- _REQUIRED ACTION_
Can you rewrite the listing from its first line through the line containing "so large that", changing "brittleness" to "fragility" and leaving everything else as it is?

- _ENTRIES SHOWN_

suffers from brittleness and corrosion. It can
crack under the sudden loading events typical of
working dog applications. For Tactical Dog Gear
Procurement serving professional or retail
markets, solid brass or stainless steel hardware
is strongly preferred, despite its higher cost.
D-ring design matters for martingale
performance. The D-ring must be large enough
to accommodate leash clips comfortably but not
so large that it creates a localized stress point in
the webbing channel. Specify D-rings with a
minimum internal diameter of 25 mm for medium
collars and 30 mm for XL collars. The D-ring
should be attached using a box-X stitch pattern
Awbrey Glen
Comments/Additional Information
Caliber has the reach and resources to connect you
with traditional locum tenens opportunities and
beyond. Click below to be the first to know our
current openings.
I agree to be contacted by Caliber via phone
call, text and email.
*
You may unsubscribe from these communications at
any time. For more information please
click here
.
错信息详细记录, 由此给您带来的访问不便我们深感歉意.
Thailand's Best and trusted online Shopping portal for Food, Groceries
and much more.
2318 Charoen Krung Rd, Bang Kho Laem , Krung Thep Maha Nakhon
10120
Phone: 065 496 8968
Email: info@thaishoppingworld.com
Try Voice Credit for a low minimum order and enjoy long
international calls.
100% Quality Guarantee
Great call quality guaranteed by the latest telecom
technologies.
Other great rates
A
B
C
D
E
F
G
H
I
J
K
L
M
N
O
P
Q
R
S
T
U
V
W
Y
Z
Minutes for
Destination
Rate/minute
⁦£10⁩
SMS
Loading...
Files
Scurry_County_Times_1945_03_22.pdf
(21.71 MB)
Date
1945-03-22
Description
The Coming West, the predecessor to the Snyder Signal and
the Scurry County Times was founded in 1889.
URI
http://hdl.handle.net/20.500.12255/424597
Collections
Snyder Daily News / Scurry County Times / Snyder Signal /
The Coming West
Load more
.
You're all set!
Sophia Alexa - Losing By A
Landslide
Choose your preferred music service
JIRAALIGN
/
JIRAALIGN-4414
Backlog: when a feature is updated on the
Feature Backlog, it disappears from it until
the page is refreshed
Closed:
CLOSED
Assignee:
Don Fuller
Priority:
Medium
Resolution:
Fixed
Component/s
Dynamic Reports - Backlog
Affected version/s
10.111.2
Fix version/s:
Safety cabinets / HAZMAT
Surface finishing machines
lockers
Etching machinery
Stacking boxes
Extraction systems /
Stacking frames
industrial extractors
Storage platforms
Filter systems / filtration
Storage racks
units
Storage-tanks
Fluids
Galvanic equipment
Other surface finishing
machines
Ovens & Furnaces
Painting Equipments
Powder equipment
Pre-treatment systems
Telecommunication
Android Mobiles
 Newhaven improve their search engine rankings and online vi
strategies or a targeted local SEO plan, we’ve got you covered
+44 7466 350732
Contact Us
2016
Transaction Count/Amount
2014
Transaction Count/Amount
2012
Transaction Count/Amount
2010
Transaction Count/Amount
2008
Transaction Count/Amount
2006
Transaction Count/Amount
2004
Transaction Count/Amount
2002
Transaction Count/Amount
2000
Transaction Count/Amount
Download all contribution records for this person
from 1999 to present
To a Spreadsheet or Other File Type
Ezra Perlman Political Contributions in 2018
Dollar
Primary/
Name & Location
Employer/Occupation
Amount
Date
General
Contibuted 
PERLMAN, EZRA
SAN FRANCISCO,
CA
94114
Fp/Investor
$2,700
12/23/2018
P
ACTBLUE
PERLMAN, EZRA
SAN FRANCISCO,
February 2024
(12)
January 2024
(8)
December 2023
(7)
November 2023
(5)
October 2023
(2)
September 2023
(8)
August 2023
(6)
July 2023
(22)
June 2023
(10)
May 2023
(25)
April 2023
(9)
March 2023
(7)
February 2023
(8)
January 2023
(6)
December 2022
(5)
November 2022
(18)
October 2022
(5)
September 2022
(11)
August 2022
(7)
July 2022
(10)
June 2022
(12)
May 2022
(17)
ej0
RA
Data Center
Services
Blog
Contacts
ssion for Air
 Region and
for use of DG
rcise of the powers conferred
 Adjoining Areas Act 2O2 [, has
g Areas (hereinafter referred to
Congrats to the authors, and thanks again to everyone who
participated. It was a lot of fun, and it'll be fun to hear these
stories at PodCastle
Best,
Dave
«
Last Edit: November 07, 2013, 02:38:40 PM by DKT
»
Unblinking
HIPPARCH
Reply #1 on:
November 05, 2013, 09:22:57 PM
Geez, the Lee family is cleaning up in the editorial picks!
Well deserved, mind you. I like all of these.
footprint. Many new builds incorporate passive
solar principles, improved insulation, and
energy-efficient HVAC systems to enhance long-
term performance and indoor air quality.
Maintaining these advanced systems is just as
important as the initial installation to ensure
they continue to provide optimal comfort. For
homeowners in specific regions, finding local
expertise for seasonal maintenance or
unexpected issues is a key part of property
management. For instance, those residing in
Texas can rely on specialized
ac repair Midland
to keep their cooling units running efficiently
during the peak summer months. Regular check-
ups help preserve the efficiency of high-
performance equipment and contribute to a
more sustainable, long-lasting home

- _TASK ANSWER_
suffers from fragility and corrosion. It can
crack under the sudden loading events typical of
working dog applications. For Tactical Dog Gear
Procurement serving professional or retail
markets, solid brass or stainless steel hardware
is strongly preferred, despite its higher cost.
D-ring design matters for martingale
performance. The D-ring must be large enough
to accommodate leash clips comfortably but not
so large that it creates a localized stress point in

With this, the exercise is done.